# Tivo for existing customer?



## Jtater (Jun 24, 2003)

Does anyone have any idea how an existing customer could go about getting DTV to send them a Tivo receiver? Any info would be of assistance. Thanks in advance for your replies.


----------



## bills976 (Jun 30, 2002)

Best deal I know of is directly through Directv. From Tivocommunity:

DIRECTV DVR with TiVo for $159, plus $24.95 shipping and handling. The dual tuner installation is included.

FOR EXISTING DIRECTV CUSTOMERS ONLY
New DVR Friends and Family Offer

Do you know any DIRECTV customers who are interested in the new DIRECTV DVR with TiVo? Then take advantage of the newest Friends and Family offer.

Applicable to existing DIRECTV customers only, the offer provides a DIRECTV DVR with TiVo for $159, plus $24.95 shipping and handling. The dual tuner installation is included.

Three thousand new DIRECTV DVR with TiVo units have been allocated for this test program, which is only available online through purchases made at the DIRECTV.com Web site. This offer will expire June 30, 2003, or when all 3,000 units have been sold. Remember, this program is valid for existing DIRECTV customers only.

All orders need to be placed at http://www.directv.com using the special DVR Friends and Family offer code "FFDVR."

DVR Friends and Family offer code "FFDVR." DVR Friends and Family offer code "FFDVR."


----------



## gator2 (Jun 7, 2003)

Jtater said:


> Does anyone have any idea how an existing customer could go about getting DTV to send them a Tivo receiver? Any info would be of assistance. Thanks in advance for your replies.


I just returned to Directv!! I was one of the original Directv customers but switched to Dish Network 2 years ago. I called Directv last week and asked for the 'cancellation team'. Their original offer was for new Hughes Direct Tivo Series 2 and a standard receiver for my girls bedroom for $199.00 plus $49.00 install with 6 months of Showtime and any other package for $2.00. I called back again and got a different team member and he said they had a new promotion for existing/returning customers for the DirectTivo and another standard receiver for $99.00 with FREE install and the programming above!! Needless to say, I am back with Directv.

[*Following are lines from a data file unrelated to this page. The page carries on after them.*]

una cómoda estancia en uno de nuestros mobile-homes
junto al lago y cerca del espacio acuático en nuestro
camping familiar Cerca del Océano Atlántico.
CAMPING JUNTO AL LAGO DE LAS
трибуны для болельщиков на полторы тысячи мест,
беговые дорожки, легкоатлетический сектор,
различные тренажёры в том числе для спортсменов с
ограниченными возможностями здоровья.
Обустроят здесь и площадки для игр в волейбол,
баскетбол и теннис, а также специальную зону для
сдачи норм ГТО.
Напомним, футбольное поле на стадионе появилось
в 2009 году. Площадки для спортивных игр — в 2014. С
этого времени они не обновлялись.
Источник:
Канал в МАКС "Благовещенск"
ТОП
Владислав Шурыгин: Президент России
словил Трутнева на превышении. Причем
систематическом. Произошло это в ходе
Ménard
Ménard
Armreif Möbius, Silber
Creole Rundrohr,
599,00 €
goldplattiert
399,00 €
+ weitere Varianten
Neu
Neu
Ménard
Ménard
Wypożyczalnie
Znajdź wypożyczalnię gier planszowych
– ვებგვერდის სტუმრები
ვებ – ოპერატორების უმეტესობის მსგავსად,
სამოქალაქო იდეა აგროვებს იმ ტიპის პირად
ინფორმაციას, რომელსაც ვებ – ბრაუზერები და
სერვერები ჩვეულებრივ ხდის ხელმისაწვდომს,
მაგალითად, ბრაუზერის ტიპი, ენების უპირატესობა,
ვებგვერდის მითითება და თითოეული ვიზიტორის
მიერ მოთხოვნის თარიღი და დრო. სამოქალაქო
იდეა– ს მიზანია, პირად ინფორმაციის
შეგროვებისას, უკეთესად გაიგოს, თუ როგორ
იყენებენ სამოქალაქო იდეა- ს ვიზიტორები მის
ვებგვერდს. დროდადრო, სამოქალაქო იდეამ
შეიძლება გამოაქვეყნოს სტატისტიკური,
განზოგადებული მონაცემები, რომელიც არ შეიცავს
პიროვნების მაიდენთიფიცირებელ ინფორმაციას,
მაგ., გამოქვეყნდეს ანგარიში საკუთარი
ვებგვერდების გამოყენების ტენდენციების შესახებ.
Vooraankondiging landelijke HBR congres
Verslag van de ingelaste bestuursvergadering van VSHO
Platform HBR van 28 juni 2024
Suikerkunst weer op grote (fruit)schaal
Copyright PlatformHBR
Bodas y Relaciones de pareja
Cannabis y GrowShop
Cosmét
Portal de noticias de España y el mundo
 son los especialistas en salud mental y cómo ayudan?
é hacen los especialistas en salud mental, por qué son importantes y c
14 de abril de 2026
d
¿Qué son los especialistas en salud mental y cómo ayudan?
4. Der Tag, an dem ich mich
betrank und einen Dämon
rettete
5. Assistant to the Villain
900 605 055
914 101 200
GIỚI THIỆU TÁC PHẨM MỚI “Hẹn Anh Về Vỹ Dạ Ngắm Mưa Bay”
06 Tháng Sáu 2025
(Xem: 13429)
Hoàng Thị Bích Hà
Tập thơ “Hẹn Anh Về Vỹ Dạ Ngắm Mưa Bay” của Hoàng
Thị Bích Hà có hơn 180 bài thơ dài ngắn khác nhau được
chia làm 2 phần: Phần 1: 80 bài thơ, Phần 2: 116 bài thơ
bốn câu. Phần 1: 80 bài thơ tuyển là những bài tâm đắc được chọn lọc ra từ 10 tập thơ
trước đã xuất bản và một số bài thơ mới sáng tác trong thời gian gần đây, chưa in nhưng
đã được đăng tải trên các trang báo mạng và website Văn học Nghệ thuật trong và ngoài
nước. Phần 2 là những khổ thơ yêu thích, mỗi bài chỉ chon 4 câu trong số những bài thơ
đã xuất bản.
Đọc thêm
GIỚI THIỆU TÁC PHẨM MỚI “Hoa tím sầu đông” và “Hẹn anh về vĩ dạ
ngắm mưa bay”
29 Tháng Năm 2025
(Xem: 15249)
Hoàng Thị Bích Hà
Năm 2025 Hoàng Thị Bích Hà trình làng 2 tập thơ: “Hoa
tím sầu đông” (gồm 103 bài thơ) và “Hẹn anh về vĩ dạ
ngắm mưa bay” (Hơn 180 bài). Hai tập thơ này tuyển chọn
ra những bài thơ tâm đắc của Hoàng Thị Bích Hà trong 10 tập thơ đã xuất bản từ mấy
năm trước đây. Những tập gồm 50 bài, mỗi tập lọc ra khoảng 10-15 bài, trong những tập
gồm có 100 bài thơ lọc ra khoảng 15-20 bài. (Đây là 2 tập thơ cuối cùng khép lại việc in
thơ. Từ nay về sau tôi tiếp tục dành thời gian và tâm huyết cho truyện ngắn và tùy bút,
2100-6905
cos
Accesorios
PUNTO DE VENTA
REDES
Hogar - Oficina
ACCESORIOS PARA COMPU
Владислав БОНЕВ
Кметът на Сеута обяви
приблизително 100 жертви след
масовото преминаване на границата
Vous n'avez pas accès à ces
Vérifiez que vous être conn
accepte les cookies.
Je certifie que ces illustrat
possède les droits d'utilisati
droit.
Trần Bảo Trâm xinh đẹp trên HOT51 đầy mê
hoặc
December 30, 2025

I love the Tivo functions but a hate how slow the program guide compared to the guide I had in my Dish PVR 501. Definately needs a software upgrade to speed it up.....otherwise I love my new Direct Tivo. Good luck!


----------



## Jtater (Jun 24, 2003)

Figured I would update my thread with my favorable outcome. I placed a call to the retention department and asked the why it's cheaper for me to cancel DTV, pay the early termination fee and get a DN dvr. So the end of search came when I was offered the Tivo unit for $99 with free shipping and installation. So I will now join the ranks of DTV Tivo service.


----------



## pez2002 (Dec 13, 2002)

gator2 said:


> I just returned to Directv!! I was one of the original Directv customers but switched to Dish Network 2 years ago. I called Directv last week and asked for the 'cancellation team'. Their original offer was for new Hughes Direct Tivo Series 2 and a standard receiver for my girls bedroom for $199.00 plus $49.00 install with 6 months of Showtime and any other package for $2.00. I called back again and got a different team member and he said they had a new promotion for existing/returning customers for the DirectTivo and another standard receiver for $99.00 with FREE install and the programming above!! Needless to say, I am back with Directv. I love the Tivo functions but a hate how slow the program guide compared to the guide I had in my Dish PVR 501. Definately needs a software upgrade to speed it up.....otherwise I love my new Direct Tivo. Good luck!


Congrats on rejoining Directv ))))))

Feeling the joy since 12-14-02 
Cue the Music


----------



## jasonf (Jul 11, 2002)

It's much better over here


----------